Harper's Ferry National Historical Park and Gettysburg National Military Park have been named two of the ten most endangered Civil War battlefields by the Civil War Preservation Trust, a 70,000-member strong battlefield preservation group.
The ten battlefields cited by the group face a range of threats, from development pressures and neglect to mining and damage from hurricanes.
"The Civil War was the most tragic conflict in American history," says James Lighthizer, president of the trust. "For four long years, North and South clashed in hundreds of battles and skirmishes that sounded the death knell of slavery."
Despite that toll and moment in U.S. history, "nearly 20 percent of America's Civil War battlefields have already been destroyed -- denied forever to future generations," he adds.
Joining Harper's Ferry and Gettysburg on the list are battlefields at Spring Hill, Tennessee; Cedar Creek, Virginia; Fort Morgan, Alabama; Iuka, Mississippi; Marietta, Georgia; New Orleans Forts, Louisiana; Northern Piedmont, Maryland, Pennsylvania and Virginia, and; Petersburg, Virginia.

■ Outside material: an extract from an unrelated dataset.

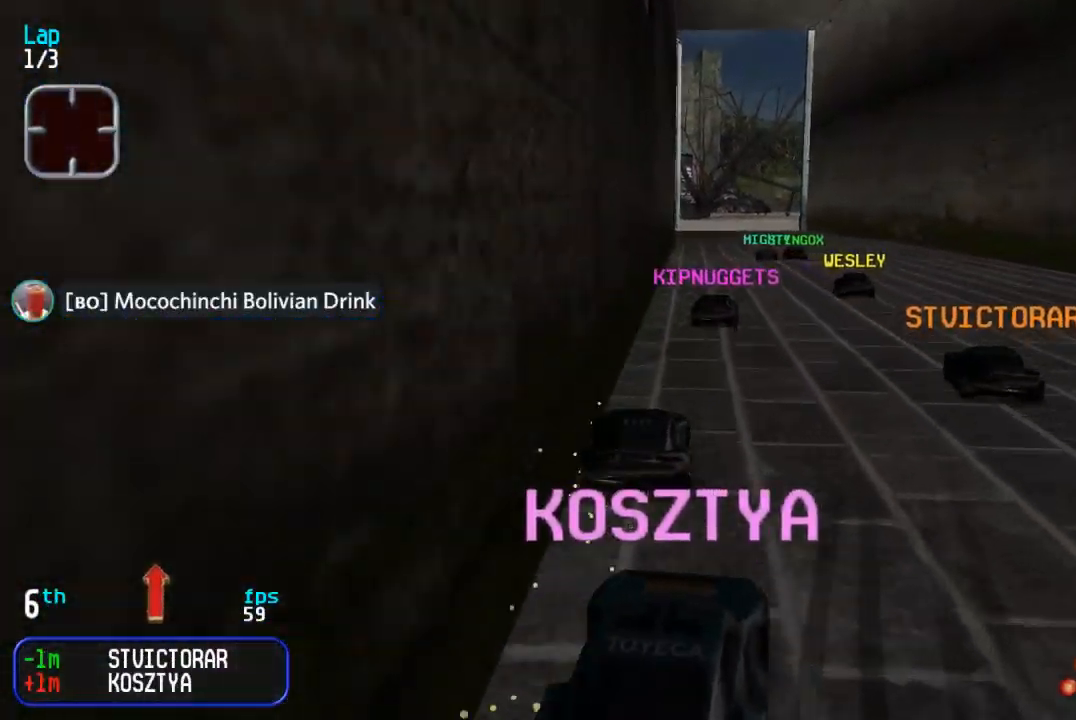
{"buttons": ["DPAD_UP"], "events": [[33, "TRIANGLE", "up"], [250, "DPAD_RIGHT", "up"], [333, "DPAD_RIGHT", "down"], [417, "DPAD_RIGHT", "up"]]}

The Harper's Ferry battlefield is threatened by a variety of issues, the most serious of which is a development that encroaches on the battlefield. Last August a developer bulldozed two 1,900-foot-long trenches across the park's landscape to extend utility lines to a proposed subdivision.
"Now, thanks to this illegal construction, the same developers are proposing a massive development along the ridge line," the Civil War Trust says.
At the National Parks Conservation Association, Senior Regional Director Joy Oakes says too much history is at stake for the development to be allowed to infringe on the park.
"For decades, leaders from West Virginia and across the country have worked together to protect America's Civil War, civil rights, and industrial history at Harper's Ferry," she says. "As a result, nearly 3,745 acres of land is protected in a landscape of remarkable beauty. But, Harper's Ferry NHP is threatened today by an ill-advised proposal to develop approximately 640 acres of private land virtually surrounded by the park.
"A proposed annexation and rezoning under review by Charles Town, West Virginia, would allow incompatible, intensive development on high-value historic lands, undermining the millions of dollars in federal, state, and private investments made to preserve the park for this and future generations," adds Oakes.
At Gettysburg, while a proposed 5,000-slot gambling establishment proposed to be built just a mile from the battlefield was halted, subdivisions are slowly closing in on the battlefield. According to the Gettysburg Times, an estimated 1,100 homes are either already under construction near the battlefield or soon will be, and there's the prospect of another 20,000 homes to be built in the not-too-distant future.